Re: [Treebase-devel] Towards a "pristine" TB instance

SourceForge Headquarters 1320 Columbia Street Suite 310 San Diego, CA 92101 +1 (858) 422-6466

On Jan 14, 2010, at 4:44 PM, Hilmar Lapp wrote:

> Vladimir - I think you can use the first backup that there is. Or one  
> before the first tests were run.

Maybe the one before the first tests were run would be best. The reasoning being that I have made some ad-hoc changes to the data (but very few -- it not a big deal if those edits were lost). But more importantly, we did make some bigger changes to the data:

- One change we made (some verbiage below about it) occurred around Nov 30 of 2009. We had discovered tons of duplicate taxonlabel records. I wrote a script to prune these, which drops the number of records in taxonlabel from 232,766 to 131,357. (actually, I'm not positive that this script was run on the data -- we could still have the duplicate records -- I think Rutger said he'd run it, but I'm not sure that it happened). 

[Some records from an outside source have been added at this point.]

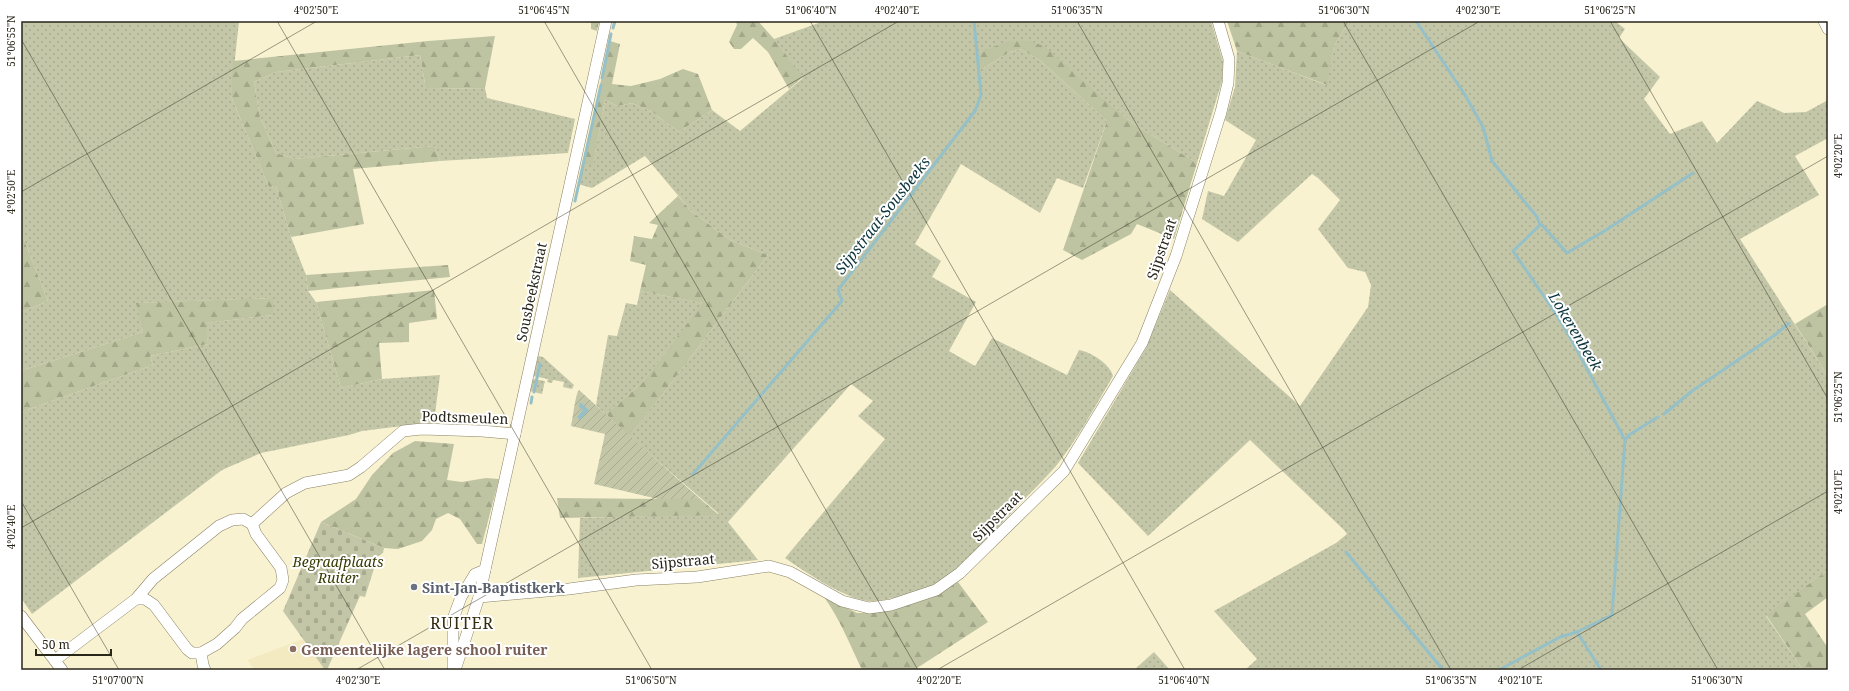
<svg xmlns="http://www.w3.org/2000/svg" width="1849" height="691" font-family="'Noto Serif',serif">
<defs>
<pattern id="grass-dots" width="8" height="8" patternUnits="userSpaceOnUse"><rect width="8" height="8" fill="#c3c7a8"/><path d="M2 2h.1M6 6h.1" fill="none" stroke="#a8ab90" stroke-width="1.8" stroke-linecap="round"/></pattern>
<pattern id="forest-firs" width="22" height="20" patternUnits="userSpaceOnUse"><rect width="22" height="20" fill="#bec3a1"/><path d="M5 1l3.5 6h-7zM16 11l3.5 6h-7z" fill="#a3a78a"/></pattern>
<pattern id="cemetery-stones" width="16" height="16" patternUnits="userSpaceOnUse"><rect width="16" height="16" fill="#c3c7a8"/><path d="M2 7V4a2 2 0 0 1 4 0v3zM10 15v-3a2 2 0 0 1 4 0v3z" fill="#a8ab90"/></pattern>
<pattern id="garden-furrows" width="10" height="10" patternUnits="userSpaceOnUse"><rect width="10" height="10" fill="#c3c7a8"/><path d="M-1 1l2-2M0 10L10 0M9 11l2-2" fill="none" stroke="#a8ab90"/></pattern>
<pattern id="water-ripples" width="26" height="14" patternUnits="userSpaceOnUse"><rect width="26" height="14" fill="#96c0c8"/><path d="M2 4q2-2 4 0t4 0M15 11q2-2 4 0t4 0" fill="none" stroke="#81a5ab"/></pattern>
</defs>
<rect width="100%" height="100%" fill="#f9f2d1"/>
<path fill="#f3eac1" d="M303,639l22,31h-70l-8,-10z"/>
<g fill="url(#grass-dots)">
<path d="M21,21h218l-8,75 38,91 7,-1 15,51 15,38 2,16 8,11 25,86 41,-9 58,-4 -6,47 -72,9 -13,4 -88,18 -39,17 -190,144 -11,-16v-186l132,-47 -3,-9 58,-12 -3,-21 68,-8v-17l-136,5 6,29 -122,39v-59l27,-11 -27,-69z"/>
<path d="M824,21h387l12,41 -1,19 -25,82 -65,-40 -89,-77 -32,-6 -29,29 28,-17 11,-3 20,12 66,60 -24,67 -26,-10 -17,35 -79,-49 -46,80 26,17 -9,16 44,25 -27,49 26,15 17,-28 75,37 12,-25c12,2 31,14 34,26 -17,29 -36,64 -57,90 -13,15 -28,29 -42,44 -22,23 -56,63 -85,77 -14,6 -47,15 -61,14 -22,-2 -65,-30 -83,-43l100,-119 -27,-23 15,-15 -22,-17 -123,138 30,38 -180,18 2,-60 139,-4 -90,-78 -33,-31 12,-70 9,1 9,-33 11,2 3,-14 64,12 -62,80 -36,31 22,21 31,-36 109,-144 -38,-15 -39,-29 -46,-55 -53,32 -14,-4 4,-20h11l12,-64 13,6 14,-3 19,8 28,21 33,-22 28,21 63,-53 -29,-39z"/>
<path d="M1349,21h266l10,8 -6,9 41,39 -16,22 26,35 32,-13 15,22 40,-42 27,12 22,-1 22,-12v38l-33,18 24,39 -79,44 88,137v194l-62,46 37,54h-558l12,-11 -43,-48 122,-68 11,-9 -3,-4 -94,-90 -102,96 -70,-73 68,-115 24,-58 130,116 68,-99 3,-22 -6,-13 -17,-4 -30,-39 22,-29 -22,-22 -6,-4 -74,68 -36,-23 6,-28 16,5 32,-56 -31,-20 10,-33 2,-36 89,34 8,-39z"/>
<path d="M420,55l6,34 59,-1 2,10 88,21 -7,34 -128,8 -6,-15 -139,13 -19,-6 -16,-36 -6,-35 22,-10z"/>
<path d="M538,356l5,1 31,28 -2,4 -9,-2 1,-5 -11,-2 -1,3 -5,-1 1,-3 -15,-3z"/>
<path d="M533,379l12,2 -3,13 -12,-3z"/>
<path d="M1154,652l16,18h-36z"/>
</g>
<g fill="url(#forest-firs)">
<path d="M591,21h8l-2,10 -6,-2z"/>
<path d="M736,21h22l16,18 29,38 -14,12 -21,-37 -15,-14 -12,11h-7l-5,-7 8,-17z"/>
<path d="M1227,21h122l-15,25 -7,39 -90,-34z"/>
<path d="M495,36l-10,52 -59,1 -6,-34 -144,17 -22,10 6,35 16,36 19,6 139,-13 6,15 -87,8 11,55 -73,13 -15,-51 -7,1 -38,-91 2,-35 195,-20z"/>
<path d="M1011,40l18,1 15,5 88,77 65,40 -23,76 -37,-15 -6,10 -49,26 -19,-10 44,-129 -66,-60 -20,-12 -11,3 -28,17 -8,-9 11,-10z"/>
<path d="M610,41l10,3 -8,40 19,2 29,-7 23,-10 15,5 14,36 -33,22 -28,-21 -19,-8 -14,3 -13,-6 -12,65 -11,-1z"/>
<path d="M678,196l13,15 39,29 38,15 -109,144 -31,37 -22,-22 36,-31 61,-80 -63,-12 6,-26 -16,-4 4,-25 18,3 6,-14 -9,-2z"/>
<path d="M21,232l27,69 -27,11z"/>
<path d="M448,265l2,12 -142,14 -2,-16z"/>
<path d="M434,290l3,29 -28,4v19l-30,1 3,36 -41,9 -25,-86z"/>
<path d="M273,298v17l-67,8 2,21 -58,12 3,9 -132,47v-41l122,-39 -7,-29z"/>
<path d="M1828,304v72l-33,-52z"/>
<path d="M415,441l39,3 -7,36 15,2 24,-4 13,1 -17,65h-5l-17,-25 -12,-6 -12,6 -4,11 -10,11 -24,8 -14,-1 -63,-26 35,-23 16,-24 21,-22z"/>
<path d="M678,480l41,35 -159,3 -3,-20 104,1z"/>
<path d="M1828,570v27l-23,17 23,34v22h-25l-37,-55z"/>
<path d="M958,582l30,40 -74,48h-52c-12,-25 -22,-51 -38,-73l33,16h18l31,-7 31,-11z"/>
</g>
<path fill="url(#cemetery-stones)" d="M321,522l63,26 -1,5 -5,3 -13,41 -5,-1 -33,74h-2l-42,-59z"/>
<path fill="url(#garden-furrows)" d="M579,390l121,109h-42l-64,-15 11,-50 -34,-8c2,-8 4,-31 8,-36z"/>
<path fill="url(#water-ripples)" d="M580,402l9,8 -9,10 -3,-3 6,-7 -4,-3z"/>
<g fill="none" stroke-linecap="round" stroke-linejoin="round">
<g stroke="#96c0c8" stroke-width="3">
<path d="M1416,21l49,74 18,32 9,34 45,56 3,8 -27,26 43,63 15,25 54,101 -13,175 -35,17 24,38"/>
<path d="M613,28l2,-7"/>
<path d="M602,78l9,-44"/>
<path d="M575,201l26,-116"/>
<path d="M1540,225h2l25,28 39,-23 87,-57"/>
<path d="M534,392l6,-28"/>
<path d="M531,403l1,-6"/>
<path d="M1664,414l28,-23 83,-56 14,-12"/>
<path d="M1625,440l4,-5 29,-18"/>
<path d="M693,474l149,-173 -4,-11 137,-179 6,-16 -7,-74"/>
<path d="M1346,552l97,118"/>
<path d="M1499,670l61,-33 17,-5"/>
</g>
<g stroke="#898264" stroke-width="12">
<g id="minor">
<path d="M1824,21l4,8"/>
<path d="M252,524l34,-31 19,-10 44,-8 12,-8 42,-36 19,-2 60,2 33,3"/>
<path d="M479,597l90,-8 67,-9 61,-3 72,-11 21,6 52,29 27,7 22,-3 45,-15 24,-17 104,-102 78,-128 34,-87 45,-144 7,-29 1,-24 -11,-38"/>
<path d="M21,616l41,54"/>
<path d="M201,653l2,12 2,5"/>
<path d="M55,660l81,-61 17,-20 66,-53 13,-6 11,-1 9,5 4,10 25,34 2,12 -3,8 -38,31 -7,9 -18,16 -16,9h-9l-5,-4 -33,-44 -9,-6h-9"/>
<path d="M453,667v-48l8,-22 14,-23 10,-4"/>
<path d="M455,670l24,-73 127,-576"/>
</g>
</g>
<use href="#minor" stroke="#fff" stroke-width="11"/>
</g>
<path fill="none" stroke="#282519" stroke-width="1" stroke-opacity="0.45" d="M277,21l375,649M544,21l374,649M810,21l375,649M1077,21l374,649M1343,21l375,649M1610,21l218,378M21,39l364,631M21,192l296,-171M21,501l98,169M21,528l878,-507M356,670l1124,-649M937,670l891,-514M1518,670l310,-179"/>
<circle fill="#6b7280" stroke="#fff" stroke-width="1.5" cx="414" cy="587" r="4"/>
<circle fill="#8d6e63" stroke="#fff" stroke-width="1.5" cx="293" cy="649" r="4"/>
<g text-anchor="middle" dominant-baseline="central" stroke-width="4" stroke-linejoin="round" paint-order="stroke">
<g font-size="14" fill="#282519" stroke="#fff">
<text transform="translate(1161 249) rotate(-71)">Sijpstraat</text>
<text transform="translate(531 292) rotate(-78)">Sousbeekstraat</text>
<text transform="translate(465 417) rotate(2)">Podtsmeulen</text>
<text transform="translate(997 516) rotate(-45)">Sijpstraat</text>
<text transform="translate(683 561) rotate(-5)">Sijpstraat</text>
</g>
<g font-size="14" font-style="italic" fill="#363a00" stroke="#fff">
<text x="338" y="561">Begraafplaats<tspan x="338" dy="16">Ruiter</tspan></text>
</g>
<g font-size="14" font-weight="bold" fill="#5b616d" stroke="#fff" text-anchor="start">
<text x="422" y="587">Sint-Jan-Baptistkerk</text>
</g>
<g font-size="14" font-weight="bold" fill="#785e54" stroke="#fff" text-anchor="start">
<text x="301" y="649">Gemeentelijke lagere school ruiter</text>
</g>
<g font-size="15" font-style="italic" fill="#0c353c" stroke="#fff">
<text transform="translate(882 215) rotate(-52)">Sijpstraat-Sousbeeks</text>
<text transform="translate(1576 331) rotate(59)">Lokerenbeek</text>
</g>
<g font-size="16" letter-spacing="1" fill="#332c10" stroke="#fff">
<text x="462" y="623">RUITER</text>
</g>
</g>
<rect width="1849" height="691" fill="none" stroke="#ffffff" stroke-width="44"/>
<path d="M36 649v6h75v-6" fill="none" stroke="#282519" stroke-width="2"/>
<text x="42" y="649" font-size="12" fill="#282519" stroke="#ffffff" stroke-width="3" paint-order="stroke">50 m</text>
<rect x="22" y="22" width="1805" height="647" fill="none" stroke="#282519" stroke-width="1.5"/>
<g font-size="10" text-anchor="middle" fill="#282519">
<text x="316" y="14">4°02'50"E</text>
<text x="544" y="14">51°06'45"N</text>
<text x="811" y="14">51°06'40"N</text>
<text x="897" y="14">4°02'40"E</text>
<text x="1077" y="14">51°06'35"N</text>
<text x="1344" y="14">51°06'30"N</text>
<text x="1478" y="14">4°02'30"E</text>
<text x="1610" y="14">51°06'25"N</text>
<text transform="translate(11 41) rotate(-90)" y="4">51°06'55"N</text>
<text transform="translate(1838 156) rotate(-90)" y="4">4°02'20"E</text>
<text transform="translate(11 192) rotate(-90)" y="4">4°02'50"E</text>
<text transform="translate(1838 397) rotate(-90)" y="4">51°06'25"N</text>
<text transform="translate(1838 492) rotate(-90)" y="4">4°02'10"E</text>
<text transform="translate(11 527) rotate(-90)" y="4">4°02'40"E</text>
<text x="118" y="684">51°07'00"N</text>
<text x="358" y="684">4°02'30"E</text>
<text x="651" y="684">51°06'50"N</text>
<text x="939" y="684">4°02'20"E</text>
<text x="1184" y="684">51°06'40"N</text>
<text x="1451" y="684">51°06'35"N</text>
<text x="1520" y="684">4°02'10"E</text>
<text x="1717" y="684">51°06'30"N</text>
</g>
</svg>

- Another change we made was to take all migrated studies (i.e. almost all studies currently in TreeBASE2) in and give them a phony "owner" (I think the username "tb1").  These were missing an owner because they were migrated in instead of created by a submitter. The absence of an owner id was causing (I think) a unit test failure. Hence I did a massive update, giving tb1's ID to all submissions with a user_id of NULL. 

I guess this is just to say that we have, at times, been fixing data problems. So the safest backup to resort to is the most recent one that does not include the test stuff. 

bp

Begin forwarded message:

> I slapped together a script that I think works. I've tested it on a synopsis of TB2 that only includes tables that use taxonlabel_id as a FK. The following zip file contains the perl script and the "before" and "after" versions of the TB2 synopsis. You can find it here: 
> 
> http://www.treebase.org/~piel/taxlabels_fix.zip
> 
> You can test it by creating a local database and executing the originalsynops.sql file to populate it, then running the fixtaxonlabels.pl script on it. It should remove all duplicate taxonlabels. The number of records in the taxonlabel table drop from 232,766 to 131,357.
> 
> You'll need to run it on the treebasedev database because I cannot make a backup myself (pg_dump will not work with the username I'm using because the auto-sequences are owned by rvos, which the treebase_app user cannot access).  The fixtaxonlabels.pl script was not written using transactions, so you'll definitely want to have a pg_dump backup handy. 
> 
> I think the steps are the following:
> 
> 1. create an index for the taxonlabel field:
> 
> CREATE INDEX taxonlabel_i ON taxonlabel USING btree (taxonlabel);
> 
> 2. make a backup (e.g. with pg_dump)
> 
> 3. uncomment lines 26-28 and 142 in the fixtaxonlabels.pl  script
> 
> 4. run the fixtaxonlabels.pl script, probably with nohup because it takes about 6 hours on my macbook. 
> 
> I think this should work -- at least I have not noticed any glaring problems. Course, I can't actually test it on real data, only the synopsis.  After running this on treebasedev, we should check that the database has not been corrupted -- any problems and we just drop the database and reload from the pg_dump backup.
> 
> I'm not fully clear why we have a sub_taxonlabel table. At any rate, I ended up deleting all records in sub_taxonlabel that match duplicate records in taxonlabel that require deleting. 
> 
> take care,
> 
> Bill